BEGIN Text excerpt

# Newbie with some simple HMPKs



## Wariactiv (Sep 8, 2012)

Hi Guys,

Im a reptilian by heart but for the past week, I have been plague by Bettas in my dreams so I succumbed to the temptation. Having some acquaintances who are breeders, it was quite easy for me to acquire some fishies. Here are a few of em. Really a fan of Plakats!

MG


















AOC


















MG Monster


















I dont know what this is...











Regards,
Wari


----------



## registereduser (Jul 30, 2010)

Whoa! Gorgeous!

What do AOC and MG mean?


----------



## Bettanewbie60 (Jun 26, 2012)

Welcome to the forum..and wow, great fish!


----------



## bananasammy8 (Jun 28, 2012)

Welcome to the forum! Your fish look amazing!


----------



## CandiceMM (Jul 15, 2012)

Welcome to the forum!! I LOVE HMPk's!! They are my favorite and yours are so beautiful, the photography is amazing!!


----------



## Wariactiv (Sep 8, 2012)

registereduser said:


> Whoa! Gorgeous!
> 
> What do AOC and MG mean?


The terms came from my friends. They said AOC- Any other color, ang MG- stands for Mustard Gas.  Just following them.


----------



## Gryphon (Aug 24, 2012)

Very nice looking fish! What a way to get into owning bettas... ;-)


----------



## registereduser (Jul 30, 2010)

oh of course! Mustard gas. The first one definitely is and I think the last one is too. But the "monster" doesn't look like MG to me. I could easily be wrong I'm still a newb ;-) In any case they are exceptional!


----------



## bbulino (Jan 18, 2012)

I would kill for a HMPK but no stores around where i live sell them and i dont feel comfortable ordering them online. Nice fish though!


----------



## OrangeAugust (Jul 23, 2012)

They're so pretty, especially the first blue one. I like PK's too, but I don't have any.


----------



## VictorP (Jun 5, 2012)

My whole collection revolves around hmpks! You have amazing bettas!


----------



## harleraven (Sep 4, 2012)

OOOH! They are gorgeous! Plakats are my favourites, too! I am so jealous! I am the same way. I am not very comfortable ordering online, and I doubt I can get any PKs around here.


----------



## katydidmischief (Aug 19, 2012)

Those pictures are amazing! And they're all gorgeous, though I'm partial to your first little guy--lovely coloring.


----------



## buddhauser (Aug 6, 2012)

GAH! Your fish are amazing! HMPK are also my favorite. Idk what it is about them that I am drawn too lol but yea your fish rock!


----------



## MoonShadow (Feb 29, 2012)

Welcome to the forum!! 

You have some stunning boys!! And photography skills, what type of camera are you using??


----------



## Spiderling00 (Jul 14, 2012)

Those are amazing fish! I love the AOC.


----------



## Wariactiv (Sep 8, 2012)

Many thanks for the warm welcome. Im using the Olympus OMD with kit lens.


----------

END Text excerpt
BEGIN Extracted entries

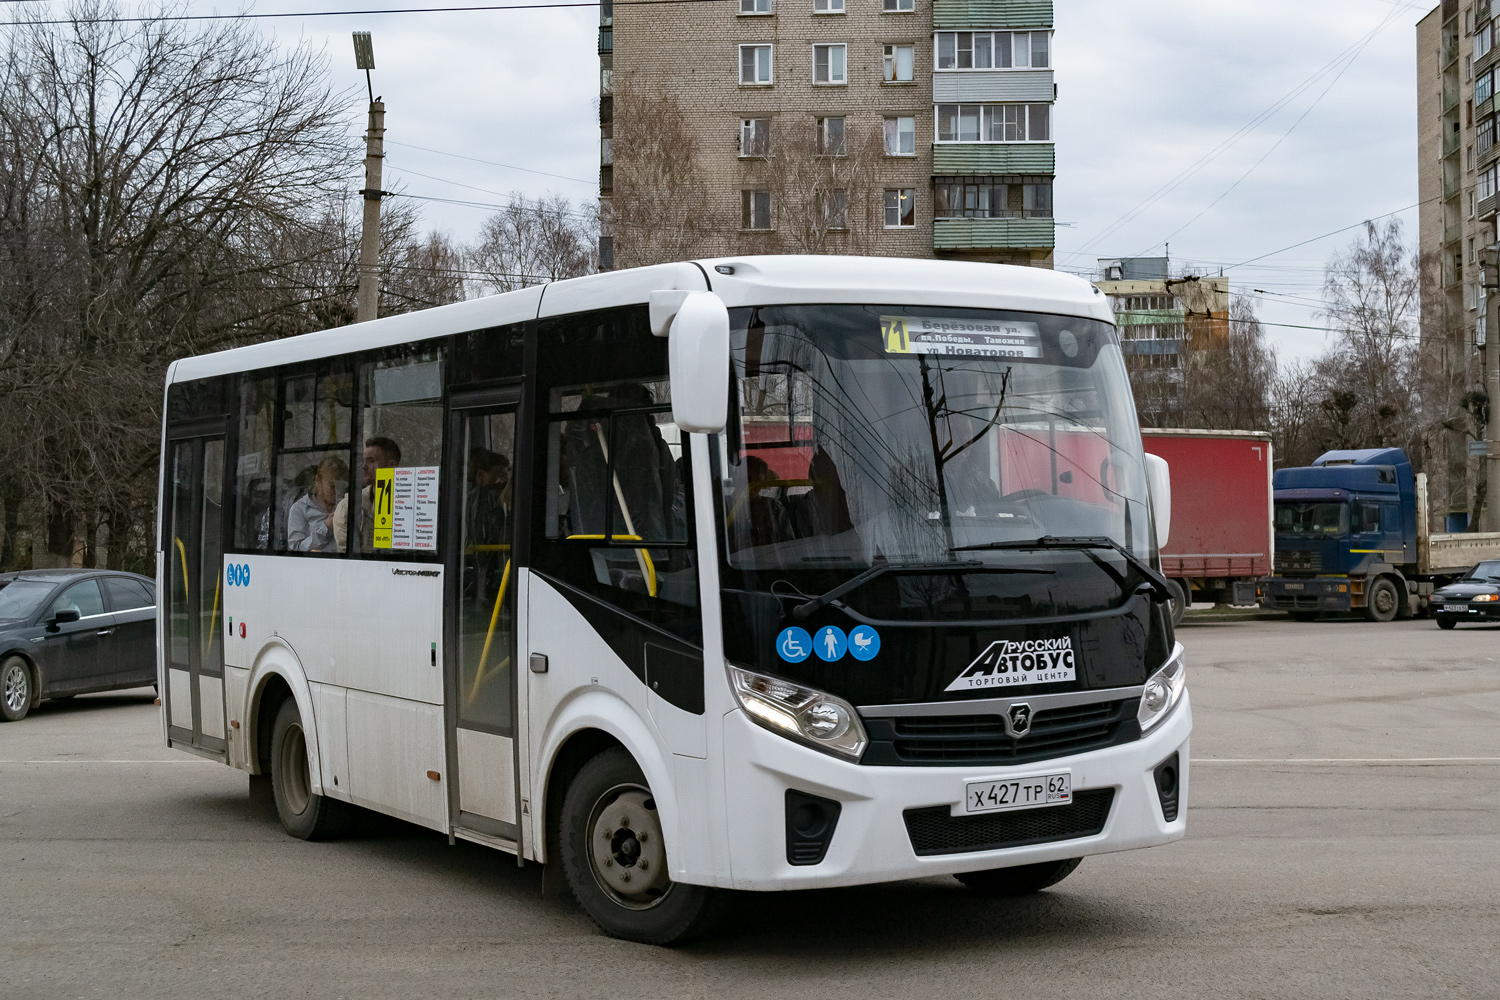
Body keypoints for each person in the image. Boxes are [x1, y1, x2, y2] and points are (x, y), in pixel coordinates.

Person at [333, 436, 401, 552]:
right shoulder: (348, 507)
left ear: (391, 466)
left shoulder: (408, 504)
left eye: (371, 461)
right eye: (363, 461)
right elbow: (347, 558)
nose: (363, 467)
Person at [286, 456, 348, 552]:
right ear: (318, 481)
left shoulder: (347, 505)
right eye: (332, 486)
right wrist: (326, 528)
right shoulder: (300, 509)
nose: (338, 492)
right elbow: (296, 549)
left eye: (342, 487)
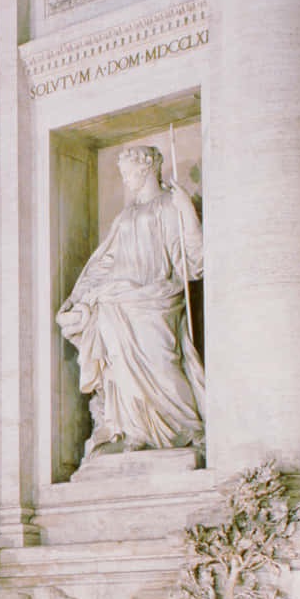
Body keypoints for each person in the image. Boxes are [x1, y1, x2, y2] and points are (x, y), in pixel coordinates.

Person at [57, 144, 205, 456]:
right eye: (122, 175)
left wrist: (188, 212)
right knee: (121, 367)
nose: (125, 180)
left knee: (164, 363)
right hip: (116, 301)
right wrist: (78, 298)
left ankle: (188, 426)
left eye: (128, 173)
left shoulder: (169, 205)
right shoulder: (126, 214)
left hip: (156, 298)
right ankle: (135, 428)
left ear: (147, 169)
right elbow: (105, 262)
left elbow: (191, 261)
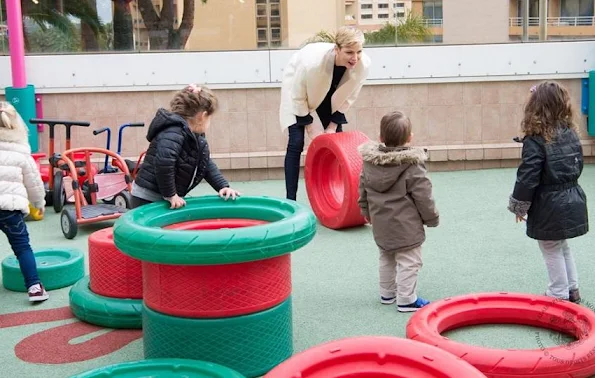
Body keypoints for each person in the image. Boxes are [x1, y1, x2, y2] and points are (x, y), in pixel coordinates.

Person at [508, 81, 588, 304]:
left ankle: (558, 294)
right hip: (571, 198)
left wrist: (519, 205)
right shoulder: (570, 133)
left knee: (551, 247)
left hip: (549, 204)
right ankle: (572, 290)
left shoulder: (535, 140)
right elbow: (576, 165)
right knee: (561, 246)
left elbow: (528, 177)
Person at [357, 111, 439, 312]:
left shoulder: (369, 163)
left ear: (381, 138)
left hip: (381, 224)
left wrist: (366, 211)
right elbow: (423, 194)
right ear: (409, 137)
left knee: (387, 256)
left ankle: (387, 293)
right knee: (410, 261)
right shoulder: (412, 165)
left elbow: (363, 189)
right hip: (406, 226)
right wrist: (432, 218)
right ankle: (406, 299)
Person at [279, 26, 371, 201]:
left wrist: (332, 126)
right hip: (300, 88)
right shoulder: (311, 64)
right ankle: (291, 200)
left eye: (359, 51)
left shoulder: (363, 64)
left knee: (338, 141)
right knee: (296, 142)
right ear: (336, 49)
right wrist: (310, 128)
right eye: (349, 52)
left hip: (330, 91)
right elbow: (298, 96)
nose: (355, 57)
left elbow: (350, 96)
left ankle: (342, 196)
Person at [131, 84, 241, 209]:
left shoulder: (195, 136)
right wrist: (171, 195)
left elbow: (205, 164)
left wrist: (222, 186)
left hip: (164, 194)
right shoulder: (173, 132)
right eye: (210, 118)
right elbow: (164, 163)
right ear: (202, 116)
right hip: (148, 196)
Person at [0, 101, 49, 302]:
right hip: (10, 209)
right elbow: (34, 183)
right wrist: (39, 203)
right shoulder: (21, 151)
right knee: (22, 248)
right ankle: (34, 288)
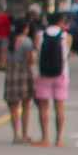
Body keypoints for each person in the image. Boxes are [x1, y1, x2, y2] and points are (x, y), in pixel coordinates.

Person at [31, 9, 69, 145]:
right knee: (59, 108)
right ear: (60, 21)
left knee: (43, 107)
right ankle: (58, 139)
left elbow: (37, 53)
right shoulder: (66, 36)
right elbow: (67, 55)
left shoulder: (39, 35)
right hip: (61, 74)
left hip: (43, 74)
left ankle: (44, 138)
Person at [2, 18, 36, 143]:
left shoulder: (8, 40)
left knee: (13, 106)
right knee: (26, 106)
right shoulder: (27, 41)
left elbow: (3, 59)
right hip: (23, 71)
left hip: (11, 72)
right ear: (25, 29)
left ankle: (15, 135)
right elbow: (30, 59)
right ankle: (25, 134)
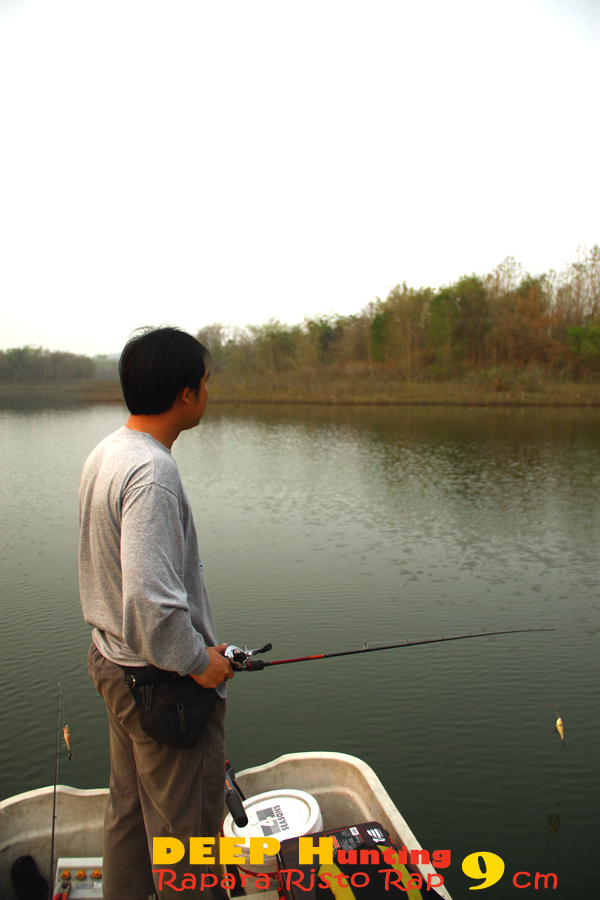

END Extracted entries

[What to work on]:
1. Could you rewrite the stretch of the betta forum thread from "# Newbie with" through "fan of Plakats!", changing "Plakats" to "Halfmoon Plakats"?
2. In the betta forum thread, what camera does Wariactiv say they are using?
This material has nothing to do with the betta forum thread.

[Solutions]:
1.
# Newbie with some simple HMPKs



## Wariactiv (Sep 8, 2012)

Hi Guys,

Im a reptilian by heart but for the past week, I have been plague by Bettas in my dreams so I succumbed to the temptation. Having some acquaintances who are breeders, it was quite easy for me to acquire some fishies. Here are a few of em. Really a fan of Halfmoon Plakats!

2. The Olympus OMD with kit lens.